= Alice B. Toklas LGBTQ Democratic Club =

San Francisco LGBTQ political club

The Alice B. Toklas LGBTQ Democratic Club (first known as The Alice B. Toklas Memorial Democratic Club and later the Alice B. Toklas LGBT Democratic Club) is a San Francisco–based association and political action committee for lesbian, gay, bisexual, and transgender and queer (LGBTQ) Democrats.

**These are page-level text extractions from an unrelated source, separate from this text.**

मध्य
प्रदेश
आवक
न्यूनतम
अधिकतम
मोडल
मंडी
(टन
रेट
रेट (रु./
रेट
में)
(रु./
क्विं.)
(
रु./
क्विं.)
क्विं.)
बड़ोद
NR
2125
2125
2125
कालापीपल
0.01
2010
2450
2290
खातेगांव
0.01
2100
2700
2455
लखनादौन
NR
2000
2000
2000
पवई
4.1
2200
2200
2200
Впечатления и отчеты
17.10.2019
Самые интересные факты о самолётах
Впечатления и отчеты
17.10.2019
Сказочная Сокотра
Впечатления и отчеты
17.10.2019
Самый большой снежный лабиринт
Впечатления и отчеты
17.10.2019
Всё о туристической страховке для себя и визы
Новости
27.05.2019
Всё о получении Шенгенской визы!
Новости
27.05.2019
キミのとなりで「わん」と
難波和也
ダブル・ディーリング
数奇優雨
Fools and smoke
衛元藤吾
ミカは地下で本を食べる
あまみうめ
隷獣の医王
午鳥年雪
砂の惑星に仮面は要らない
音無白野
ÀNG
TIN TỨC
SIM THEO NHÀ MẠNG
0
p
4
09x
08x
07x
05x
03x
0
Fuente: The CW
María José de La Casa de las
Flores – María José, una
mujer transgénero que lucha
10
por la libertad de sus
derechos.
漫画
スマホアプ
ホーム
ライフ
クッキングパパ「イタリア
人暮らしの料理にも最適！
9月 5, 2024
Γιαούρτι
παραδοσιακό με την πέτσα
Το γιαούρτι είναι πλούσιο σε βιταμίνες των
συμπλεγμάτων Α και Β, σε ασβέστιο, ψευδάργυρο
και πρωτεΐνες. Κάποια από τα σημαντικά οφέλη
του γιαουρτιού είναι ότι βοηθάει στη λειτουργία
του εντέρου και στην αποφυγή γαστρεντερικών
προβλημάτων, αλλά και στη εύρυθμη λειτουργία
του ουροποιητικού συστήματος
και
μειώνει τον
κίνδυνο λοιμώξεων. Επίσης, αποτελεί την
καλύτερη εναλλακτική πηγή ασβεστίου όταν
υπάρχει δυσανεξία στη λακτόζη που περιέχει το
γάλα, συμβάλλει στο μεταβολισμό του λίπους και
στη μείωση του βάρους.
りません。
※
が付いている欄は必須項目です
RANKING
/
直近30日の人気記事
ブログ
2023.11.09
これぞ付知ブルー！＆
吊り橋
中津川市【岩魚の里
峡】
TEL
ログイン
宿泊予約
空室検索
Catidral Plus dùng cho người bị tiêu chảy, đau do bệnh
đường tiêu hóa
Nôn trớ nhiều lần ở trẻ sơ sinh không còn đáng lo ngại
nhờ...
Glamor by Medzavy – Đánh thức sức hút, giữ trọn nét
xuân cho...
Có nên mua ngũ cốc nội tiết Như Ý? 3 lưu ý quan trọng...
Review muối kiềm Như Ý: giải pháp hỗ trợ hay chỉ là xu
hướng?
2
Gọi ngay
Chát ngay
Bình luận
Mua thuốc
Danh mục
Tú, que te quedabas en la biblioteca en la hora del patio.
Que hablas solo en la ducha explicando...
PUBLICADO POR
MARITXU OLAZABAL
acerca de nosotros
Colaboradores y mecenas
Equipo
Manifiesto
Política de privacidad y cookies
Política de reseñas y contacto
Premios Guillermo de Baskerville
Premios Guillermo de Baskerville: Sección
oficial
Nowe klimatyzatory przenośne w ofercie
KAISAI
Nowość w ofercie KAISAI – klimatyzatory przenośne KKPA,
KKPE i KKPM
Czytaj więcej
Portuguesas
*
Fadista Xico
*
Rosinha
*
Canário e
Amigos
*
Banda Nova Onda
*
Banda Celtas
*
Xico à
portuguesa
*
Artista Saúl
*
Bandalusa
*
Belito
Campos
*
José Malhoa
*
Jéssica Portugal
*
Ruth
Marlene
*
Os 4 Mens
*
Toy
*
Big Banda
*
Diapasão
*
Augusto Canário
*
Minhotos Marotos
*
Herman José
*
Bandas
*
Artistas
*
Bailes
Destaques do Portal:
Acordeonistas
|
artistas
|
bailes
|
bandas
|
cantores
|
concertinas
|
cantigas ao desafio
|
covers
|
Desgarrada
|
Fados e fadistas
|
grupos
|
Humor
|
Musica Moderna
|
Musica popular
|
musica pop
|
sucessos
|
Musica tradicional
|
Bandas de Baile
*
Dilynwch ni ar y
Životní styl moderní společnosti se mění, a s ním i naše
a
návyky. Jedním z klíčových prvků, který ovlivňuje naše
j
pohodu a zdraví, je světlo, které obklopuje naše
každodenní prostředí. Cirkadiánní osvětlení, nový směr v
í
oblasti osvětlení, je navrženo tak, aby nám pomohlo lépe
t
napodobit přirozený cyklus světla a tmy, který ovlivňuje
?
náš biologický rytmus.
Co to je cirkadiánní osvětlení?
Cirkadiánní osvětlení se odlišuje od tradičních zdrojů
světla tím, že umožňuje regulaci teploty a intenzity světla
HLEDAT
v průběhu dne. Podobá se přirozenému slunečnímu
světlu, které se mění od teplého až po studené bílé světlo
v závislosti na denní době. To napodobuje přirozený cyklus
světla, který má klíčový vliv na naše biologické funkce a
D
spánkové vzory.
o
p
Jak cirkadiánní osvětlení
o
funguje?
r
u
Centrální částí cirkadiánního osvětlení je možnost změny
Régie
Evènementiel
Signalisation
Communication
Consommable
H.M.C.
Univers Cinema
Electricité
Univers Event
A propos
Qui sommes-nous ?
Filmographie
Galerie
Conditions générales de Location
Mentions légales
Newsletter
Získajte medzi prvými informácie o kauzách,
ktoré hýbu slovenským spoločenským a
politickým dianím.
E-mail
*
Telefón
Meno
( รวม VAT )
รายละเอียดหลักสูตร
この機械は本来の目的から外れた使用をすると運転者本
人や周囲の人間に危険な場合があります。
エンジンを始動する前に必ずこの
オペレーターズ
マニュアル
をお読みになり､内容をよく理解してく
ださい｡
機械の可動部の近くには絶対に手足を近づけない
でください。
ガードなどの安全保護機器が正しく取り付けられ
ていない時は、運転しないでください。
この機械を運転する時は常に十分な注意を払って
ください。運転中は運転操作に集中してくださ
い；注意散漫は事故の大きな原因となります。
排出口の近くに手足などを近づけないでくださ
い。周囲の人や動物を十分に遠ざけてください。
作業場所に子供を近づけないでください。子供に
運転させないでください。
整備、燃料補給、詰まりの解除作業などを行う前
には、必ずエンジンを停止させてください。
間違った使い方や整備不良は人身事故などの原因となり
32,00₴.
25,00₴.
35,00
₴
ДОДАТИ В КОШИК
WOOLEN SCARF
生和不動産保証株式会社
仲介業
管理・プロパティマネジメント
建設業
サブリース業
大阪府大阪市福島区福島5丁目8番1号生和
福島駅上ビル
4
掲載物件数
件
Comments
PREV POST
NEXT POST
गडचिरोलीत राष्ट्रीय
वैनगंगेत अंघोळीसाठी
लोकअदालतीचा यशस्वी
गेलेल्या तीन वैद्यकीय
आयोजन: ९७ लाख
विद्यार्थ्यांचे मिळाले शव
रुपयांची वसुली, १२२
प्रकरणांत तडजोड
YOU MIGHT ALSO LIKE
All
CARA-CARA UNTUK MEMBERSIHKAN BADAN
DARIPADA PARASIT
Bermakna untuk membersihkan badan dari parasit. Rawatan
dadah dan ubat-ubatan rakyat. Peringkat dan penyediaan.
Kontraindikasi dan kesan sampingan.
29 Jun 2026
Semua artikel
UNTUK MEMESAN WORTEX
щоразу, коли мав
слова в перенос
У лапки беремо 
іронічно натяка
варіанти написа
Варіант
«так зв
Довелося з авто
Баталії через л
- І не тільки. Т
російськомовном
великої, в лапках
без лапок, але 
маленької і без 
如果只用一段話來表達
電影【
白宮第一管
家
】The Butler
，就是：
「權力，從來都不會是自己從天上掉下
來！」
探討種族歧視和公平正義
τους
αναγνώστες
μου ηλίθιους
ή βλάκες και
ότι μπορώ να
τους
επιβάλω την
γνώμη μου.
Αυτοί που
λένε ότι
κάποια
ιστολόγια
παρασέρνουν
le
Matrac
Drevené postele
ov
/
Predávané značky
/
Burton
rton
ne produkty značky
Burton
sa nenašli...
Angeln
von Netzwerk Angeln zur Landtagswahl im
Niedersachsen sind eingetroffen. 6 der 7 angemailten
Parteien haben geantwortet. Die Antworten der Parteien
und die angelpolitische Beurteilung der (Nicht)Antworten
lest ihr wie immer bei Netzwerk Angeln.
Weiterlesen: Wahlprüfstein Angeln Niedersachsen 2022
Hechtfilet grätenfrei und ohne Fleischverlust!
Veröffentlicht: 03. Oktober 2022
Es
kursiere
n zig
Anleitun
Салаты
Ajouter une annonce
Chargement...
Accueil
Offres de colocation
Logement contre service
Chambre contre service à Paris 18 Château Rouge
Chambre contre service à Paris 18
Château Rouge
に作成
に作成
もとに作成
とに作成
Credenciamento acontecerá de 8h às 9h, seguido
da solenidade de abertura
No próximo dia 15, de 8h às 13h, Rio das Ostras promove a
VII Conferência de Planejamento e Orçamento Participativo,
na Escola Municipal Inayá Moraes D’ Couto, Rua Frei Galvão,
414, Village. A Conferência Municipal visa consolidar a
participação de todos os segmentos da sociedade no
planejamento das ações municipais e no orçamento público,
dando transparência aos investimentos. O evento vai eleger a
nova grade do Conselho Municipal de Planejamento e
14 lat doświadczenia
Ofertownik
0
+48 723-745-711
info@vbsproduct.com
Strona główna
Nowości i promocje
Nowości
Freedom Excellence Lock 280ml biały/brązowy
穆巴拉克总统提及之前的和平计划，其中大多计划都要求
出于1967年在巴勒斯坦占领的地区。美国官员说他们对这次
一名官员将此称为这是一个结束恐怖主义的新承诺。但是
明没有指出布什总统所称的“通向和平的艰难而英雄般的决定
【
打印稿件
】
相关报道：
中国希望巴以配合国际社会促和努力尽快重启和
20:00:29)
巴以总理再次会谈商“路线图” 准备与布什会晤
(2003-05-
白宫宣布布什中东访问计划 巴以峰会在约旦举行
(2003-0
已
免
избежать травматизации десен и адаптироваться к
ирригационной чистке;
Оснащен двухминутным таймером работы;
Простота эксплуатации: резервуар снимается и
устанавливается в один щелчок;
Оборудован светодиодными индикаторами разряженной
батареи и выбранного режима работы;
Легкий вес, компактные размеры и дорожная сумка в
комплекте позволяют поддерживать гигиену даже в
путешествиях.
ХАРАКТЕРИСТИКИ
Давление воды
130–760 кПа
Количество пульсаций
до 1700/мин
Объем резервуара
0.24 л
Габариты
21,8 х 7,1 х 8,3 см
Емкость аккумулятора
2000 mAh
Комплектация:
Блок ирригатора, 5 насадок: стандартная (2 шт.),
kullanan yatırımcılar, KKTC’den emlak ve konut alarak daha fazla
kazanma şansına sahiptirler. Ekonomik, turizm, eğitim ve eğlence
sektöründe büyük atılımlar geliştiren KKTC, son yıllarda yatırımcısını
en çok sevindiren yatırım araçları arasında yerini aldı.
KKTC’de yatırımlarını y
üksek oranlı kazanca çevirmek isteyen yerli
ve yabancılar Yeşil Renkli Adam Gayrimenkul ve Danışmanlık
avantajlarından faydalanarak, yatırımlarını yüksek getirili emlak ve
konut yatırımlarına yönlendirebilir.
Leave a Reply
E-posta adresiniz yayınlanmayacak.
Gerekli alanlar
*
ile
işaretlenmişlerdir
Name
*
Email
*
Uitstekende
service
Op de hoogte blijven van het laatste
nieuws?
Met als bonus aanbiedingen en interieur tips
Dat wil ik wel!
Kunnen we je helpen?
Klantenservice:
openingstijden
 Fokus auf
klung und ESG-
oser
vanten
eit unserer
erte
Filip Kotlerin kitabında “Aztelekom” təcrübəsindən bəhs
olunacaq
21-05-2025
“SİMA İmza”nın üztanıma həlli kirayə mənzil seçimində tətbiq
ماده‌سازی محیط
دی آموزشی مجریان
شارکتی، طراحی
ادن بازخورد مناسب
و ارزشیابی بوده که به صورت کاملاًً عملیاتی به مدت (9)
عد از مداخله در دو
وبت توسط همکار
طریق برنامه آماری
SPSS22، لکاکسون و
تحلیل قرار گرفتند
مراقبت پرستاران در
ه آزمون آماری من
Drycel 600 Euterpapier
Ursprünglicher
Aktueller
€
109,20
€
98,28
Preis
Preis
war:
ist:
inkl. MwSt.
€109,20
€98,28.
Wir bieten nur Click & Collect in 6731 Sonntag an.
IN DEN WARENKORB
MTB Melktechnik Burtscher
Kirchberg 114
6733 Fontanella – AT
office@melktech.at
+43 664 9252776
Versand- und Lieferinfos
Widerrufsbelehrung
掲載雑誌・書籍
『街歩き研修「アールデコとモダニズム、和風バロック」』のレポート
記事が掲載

The political club is currently active in its endorsement of Democratic candidates in the San Francisco area.

==History==
Founded in 1971 by activists Del Martin and Phyllis Lyon, Beth Elliott, and Jim Foster, it was the first organization for gay Democrats in the United States. It is named after lesbian writer and San Francisco native Alice B. Toklas. The club has been known for its more moderate approach but is now considered to have a big tent ideology and to the left of the national Democratic Party. In 1976, local LGBTQ activists broke off to form the more progressive Harvey Milk Lesbian, Gay, Bisexual, Transgender Democratic Club.

The club hosts an annual breakfast during Pride. In 2016, the event was attended by more than 800 people and was addressed by House Minority Leader Nancy Pelosi, several members of Congress, and several state and local elected leaders. In 2024, the breakfast's keynote was Second Gentleman Doug Emhoff.